I was obliged to be industrious. Whoever is equally industrious will succeed equally well.
-Johann Sebastian Bach
This is it, NaNos! Tonight at the stroke of midnight, writers across the USA—and even around the world—are starting our next novels. 50,000 words in 30 days sounds crazy, but imagine the payoff. This time next month, you could have a completed first draft of a novel. A year from now, you could be cashing royalty checks. Woo!
Here are 14 suggestions, reminders, and fun facts for ’14 NaNoWriMo competitors.
14. Divided equally, you should be getting around 1667 words per day. 4000 words one day and 100 the next is still 4100 words, but don’t put off too much on your word count, or you may fall behind.
13. Keep a notebook or other writing medium (even your phone!) on you at all times so you have somewhere to jot down notes conveniently when you get ideas. If you’ve got a long commute in the morning on a bus or train, that could be time to write! Always be prepared.
12. Let your family/roommates/cat know that you’re competing. If they see you typing up a storm, or if you have a designated period of time during which you write, they’ll know only to interrupt the creative genius in an emergency.

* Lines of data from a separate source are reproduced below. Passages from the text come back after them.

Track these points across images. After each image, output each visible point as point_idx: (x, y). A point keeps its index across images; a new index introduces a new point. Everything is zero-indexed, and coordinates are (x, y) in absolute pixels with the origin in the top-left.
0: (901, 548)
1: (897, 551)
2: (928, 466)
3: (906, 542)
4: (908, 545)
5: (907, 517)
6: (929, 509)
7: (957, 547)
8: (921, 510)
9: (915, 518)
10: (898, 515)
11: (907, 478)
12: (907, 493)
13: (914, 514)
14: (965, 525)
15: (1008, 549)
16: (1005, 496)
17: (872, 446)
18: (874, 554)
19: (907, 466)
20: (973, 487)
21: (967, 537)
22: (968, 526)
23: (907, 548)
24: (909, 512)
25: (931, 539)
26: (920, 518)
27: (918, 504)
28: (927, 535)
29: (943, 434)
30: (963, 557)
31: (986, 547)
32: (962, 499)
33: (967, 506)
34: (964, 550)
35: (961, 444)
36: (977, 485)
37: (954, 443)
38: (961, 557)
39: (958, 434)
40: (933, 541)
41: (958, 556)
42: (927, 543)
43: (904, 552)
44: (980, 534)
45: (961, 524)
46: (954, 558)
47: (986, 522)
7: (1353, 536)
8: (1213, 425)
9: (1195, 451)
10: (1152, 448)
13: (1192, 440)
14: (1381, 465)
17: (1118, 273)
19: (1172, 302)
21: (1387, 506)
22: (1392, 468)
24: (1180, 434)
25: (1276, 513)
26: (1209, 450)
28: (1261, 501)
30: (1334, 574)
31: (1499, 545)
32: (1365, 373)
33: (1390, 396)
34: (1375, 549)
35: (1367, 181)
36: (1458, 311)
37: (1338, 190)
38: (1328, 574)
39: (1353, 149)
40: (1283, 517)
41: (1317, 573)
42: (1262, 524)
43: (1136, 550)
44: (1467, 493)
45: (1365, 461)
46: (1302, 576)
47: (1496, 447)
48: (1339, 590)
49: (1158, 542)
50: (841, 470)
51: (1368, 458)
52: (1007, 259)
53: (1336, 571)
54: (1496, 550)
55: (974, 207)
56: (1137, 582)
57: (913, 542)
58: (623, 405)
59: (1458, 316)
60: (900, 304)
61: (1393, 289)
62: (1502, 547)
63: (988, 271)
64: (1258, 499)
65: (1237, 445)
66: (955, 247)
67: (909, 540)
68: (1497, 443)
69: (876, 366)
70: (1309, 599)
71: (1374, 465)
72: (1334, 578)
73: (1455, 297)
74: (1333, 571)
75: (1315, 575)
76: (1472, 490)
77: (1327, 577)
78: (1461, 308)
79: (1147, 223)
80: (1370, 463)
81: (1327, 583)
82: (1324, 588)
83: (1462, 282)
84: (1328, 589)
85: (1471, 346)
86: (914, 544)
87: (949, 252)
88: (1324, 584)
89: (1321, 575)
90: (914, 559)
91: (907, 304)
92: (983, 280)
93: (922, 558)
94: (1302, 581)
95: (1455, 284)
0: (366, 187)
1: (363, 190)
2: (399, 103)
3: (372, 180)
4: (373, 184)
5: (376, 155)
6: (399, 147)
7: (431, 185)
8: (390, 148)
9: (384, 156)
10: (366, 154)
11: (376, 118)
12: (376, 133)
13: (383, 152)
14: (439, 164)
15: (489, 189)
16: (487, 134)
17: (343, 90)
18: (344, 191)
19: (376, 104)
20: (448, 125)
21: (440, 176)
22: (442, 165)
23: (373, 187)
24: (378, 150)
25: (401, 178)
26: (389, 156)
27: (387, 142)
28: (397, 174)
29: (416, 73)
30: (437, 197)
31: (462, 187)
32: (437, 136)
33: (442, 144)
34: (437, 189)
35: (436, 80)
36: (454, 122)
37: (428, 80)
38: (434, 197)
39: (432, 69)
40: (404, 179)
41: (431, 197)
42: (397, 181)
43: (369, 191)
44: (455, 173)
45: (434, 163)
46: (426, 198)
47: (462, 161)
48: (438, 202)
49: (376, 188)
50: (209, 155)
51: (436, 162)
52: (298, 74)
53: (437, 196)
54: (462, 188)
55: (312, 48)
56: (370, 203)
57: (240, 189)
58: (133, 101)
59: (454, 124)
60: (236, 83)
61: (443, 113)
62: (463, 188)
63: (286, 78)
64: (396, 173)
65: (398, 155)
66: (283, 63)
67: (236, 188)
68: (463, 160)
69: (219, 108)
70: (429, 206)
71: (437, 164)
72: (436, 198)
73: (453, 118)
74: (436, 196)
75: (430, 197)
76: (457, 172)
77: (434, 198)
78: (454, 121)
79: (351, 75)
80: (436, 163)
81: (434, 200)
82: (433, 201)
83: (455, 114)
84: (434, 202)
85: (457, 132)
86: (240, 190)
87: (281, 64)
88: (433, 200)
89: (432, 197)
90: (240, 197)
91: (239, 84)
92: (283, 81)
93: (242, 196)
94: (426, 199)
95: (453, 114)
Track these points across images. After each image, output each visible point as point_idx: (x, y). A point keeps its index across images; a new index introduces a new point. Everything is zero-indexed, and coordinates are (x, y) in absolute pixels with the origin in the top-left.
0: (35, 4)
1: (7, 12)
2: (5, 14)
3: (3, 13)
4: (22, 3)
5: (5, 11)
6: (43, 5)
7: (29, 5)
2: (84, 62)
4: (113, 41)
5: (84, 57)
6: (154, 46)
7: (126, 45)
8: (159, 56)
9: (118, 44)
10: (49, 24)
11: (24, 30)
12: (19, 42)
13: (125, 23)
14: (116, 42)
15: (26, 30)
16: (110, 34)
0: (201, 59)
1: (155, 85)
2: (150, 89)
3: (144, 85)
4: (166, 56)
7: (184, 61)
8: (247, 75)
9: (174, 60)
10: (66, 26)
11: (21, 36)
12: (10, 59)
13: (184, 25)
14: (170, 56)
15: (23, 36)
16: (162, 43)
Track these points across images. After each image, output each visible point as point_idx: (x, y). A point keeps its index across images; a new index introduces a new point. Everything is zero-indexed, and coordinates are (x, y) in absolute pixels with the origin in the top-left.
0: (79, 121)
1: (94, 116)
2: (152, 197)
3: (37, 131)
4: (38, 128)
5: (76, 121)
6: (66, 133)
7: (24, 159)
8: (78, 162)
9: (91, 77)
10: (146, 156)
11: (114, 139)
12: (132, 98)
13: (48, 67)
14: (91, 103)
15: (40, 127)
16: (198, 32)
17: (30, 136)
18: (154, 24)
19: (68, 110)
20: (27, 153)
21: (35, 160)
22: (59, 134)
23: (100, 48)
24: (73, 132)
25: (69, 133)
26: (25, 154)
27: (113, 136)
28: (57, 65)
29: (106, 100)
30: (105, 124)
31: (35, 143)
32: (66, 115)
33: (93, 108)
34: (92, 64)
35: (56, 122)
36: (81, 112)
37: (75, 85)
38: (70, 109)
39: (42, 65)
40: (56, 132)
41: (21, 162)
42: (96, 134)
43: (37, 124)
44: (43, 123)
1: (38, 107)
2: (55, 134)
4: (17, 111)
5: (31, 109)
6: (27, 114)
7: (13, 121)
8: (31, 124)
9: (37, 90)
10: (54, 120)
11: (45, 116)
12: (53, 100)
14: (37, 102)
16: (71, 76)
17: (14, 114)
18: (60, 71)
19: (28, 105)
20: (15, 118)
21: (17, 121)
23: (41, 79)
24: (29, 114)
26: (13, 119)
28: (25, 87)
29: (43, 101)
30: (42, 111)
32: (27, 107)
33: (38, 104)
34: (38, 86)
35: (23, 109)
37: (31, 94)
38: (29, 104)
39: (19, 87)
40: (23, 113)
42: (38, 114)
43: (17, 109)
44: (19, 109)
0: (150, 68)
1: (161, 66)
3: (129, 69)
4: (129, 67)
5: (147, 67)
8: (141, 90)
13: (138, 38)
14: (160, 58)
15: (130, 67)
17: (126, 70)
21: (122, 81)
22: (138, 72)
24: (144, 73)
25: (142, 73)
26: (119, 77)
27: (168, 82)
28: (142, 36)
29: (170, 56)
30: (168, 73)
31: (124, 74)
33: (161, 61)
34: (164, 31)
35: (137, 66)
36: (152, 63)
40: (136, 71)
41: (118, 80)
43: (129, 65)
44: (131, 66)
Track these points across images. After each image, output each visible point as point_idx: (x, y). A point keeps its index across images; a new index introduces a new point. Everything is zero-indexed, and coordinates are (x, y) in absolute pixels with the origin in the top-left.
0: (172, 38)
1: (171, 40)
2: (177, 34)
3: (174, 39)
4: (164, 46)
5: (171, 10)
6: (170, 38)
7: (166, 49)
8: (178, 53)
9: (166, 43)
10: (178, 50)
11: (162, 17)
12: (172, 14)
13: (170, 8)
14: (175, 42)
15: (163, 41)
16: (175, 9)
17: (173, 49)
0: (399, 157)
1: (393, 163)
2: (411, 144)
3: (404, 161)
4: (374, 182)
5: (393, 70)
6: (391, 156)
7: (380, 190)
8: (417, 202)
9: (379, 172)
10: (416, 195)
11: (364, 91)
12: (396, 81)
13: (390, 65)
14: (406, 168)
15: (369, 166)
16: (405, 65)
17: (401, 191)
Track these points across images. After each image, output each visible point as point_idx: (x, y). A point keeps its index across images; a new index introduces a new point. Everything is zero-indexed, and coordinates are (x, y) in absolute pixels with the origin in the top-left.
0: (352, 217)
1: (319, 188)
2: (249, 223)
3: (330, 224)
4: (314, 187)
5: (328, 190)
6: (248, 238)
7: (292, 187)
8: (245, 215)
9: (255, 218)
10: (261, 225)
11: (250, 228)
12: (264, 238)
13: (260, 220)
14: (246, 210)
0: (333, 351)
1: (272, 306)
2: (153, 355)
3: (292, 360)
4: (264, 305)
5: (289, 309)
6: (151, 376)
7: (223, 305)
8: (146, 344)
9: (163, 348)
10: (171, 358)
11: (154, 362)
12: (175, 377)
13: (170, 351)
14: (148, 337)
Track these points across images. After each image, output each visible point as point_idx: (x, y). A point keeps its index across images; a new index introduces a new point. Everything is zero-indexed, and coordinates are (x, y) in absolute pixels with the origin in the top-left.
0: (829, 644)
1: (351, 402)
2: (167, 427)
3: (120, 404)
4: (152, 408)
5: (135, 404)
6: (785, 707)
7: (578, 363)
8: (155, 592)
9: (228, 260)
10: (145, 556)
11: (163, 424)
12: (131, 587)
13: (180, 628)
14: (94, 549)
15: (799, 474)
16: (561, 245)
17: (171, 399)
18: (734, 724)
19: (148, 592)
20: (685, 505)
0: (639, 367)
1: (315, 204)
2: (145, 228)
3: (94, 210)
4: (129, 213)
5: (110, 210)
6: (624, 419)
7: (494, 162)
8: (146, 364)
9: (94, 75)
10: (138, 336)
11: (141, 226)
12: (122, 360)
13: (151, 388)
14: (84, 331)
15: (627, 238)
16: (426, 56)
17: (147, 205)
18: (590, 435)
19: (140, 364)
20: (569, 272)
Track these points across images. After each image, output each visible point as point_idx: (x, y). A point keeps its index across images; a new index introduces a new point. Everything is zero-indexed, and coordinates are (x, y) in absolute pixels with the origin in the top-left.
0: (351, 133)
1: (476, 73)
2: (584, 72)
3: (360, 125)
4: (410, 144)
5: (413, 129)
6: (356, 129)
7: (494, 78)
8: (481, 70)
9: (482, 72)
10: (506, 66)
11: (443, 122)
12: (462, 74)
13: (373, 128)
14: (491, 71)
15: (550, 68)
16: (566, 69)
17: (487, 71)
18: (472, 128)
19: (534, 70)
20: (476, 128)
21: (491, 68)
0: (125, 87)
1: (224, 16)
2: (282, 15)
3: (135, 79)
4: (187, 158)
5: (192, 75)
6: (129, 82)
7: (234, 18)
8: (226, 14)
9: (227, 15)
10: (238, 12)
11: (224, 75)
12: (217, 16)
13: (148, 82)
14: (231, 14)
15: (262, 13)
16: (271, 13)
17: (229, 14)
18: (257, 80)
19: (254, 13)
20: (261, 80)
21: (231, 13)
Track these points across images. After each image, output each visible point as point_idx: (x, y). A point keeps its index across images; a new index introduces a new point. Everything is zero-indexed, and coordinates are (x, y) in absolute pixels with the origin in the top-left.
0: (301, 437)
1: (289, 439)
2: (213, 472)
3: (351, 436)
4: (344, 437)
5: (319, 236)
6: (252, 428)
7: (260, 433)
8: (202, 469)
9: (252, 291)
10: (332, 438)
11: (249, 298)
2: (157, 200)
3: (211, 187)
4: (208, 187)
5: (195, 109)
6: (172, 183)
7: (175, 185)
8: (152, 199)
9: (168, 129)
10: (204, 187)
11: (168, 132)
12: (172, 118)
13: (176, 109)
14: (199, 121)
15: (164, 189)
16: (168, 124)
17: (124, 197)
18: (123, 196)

11. Outline a little; have at least the basic plot of the story ready to go so you can just go to town writing it.
10. Don’t outline too much, though; unless you’ve been planning this book for ages and know every little detail, let it go and just write your way to a solution.
9. Think about what you hope to get out of this experience. Do you want a full draft that you can edit and publish? Are you in it to say you did it? Or, admit it, have you been eyeing the NaNoWriMo winner t-shirt on the website for a month already? (All of these are reasons I’m competing, so no shame.)
8. NaNoWriMo groups around the country meet up sometimes to do writing sessions together. Check the website for info on groups near you.
7. Famous NaNoWriMo authors include Rainbow Rowell, Marissa Meyer, and Stephanie Perkins, among many, many others.
6. Previous NaNoWriMo winners have been published through Disney, Harlequin, Hachette, Harper Collins, Little, Brown, and Company, Penguin, Random House, Scholastic, Simon and Schuster, St. Martin’s Press, Tor, and Walker Books. To name a few.
5. Try to set aside writing time in an environment that works best for you. Get up a little earlier and write in the unusually-quiet kitchen; go to a cafe during your lunch break; hit up the library after work. You do you.
4. Tweet that you’re writing (#NaNoWriMo), and you’ll feel more motivated to sit down and write. We’re all in this together!
3. Make a pinterest board for motivation. Pin your dream cast for the film adaptation, clothes, places, or just colors and inspirational quotes that get you in the writing zone.
2. Relax. If you make it to 50,000 words, you are a champ. If you don’t, you are still a champ. Writing is hard work, and writing a whole book in one month is even harder. Go you for competing!
1. Get ready to be awesome, have fun, and go on a writing adventure!
Good luck, everybody! Can’t wait to read those novels one day.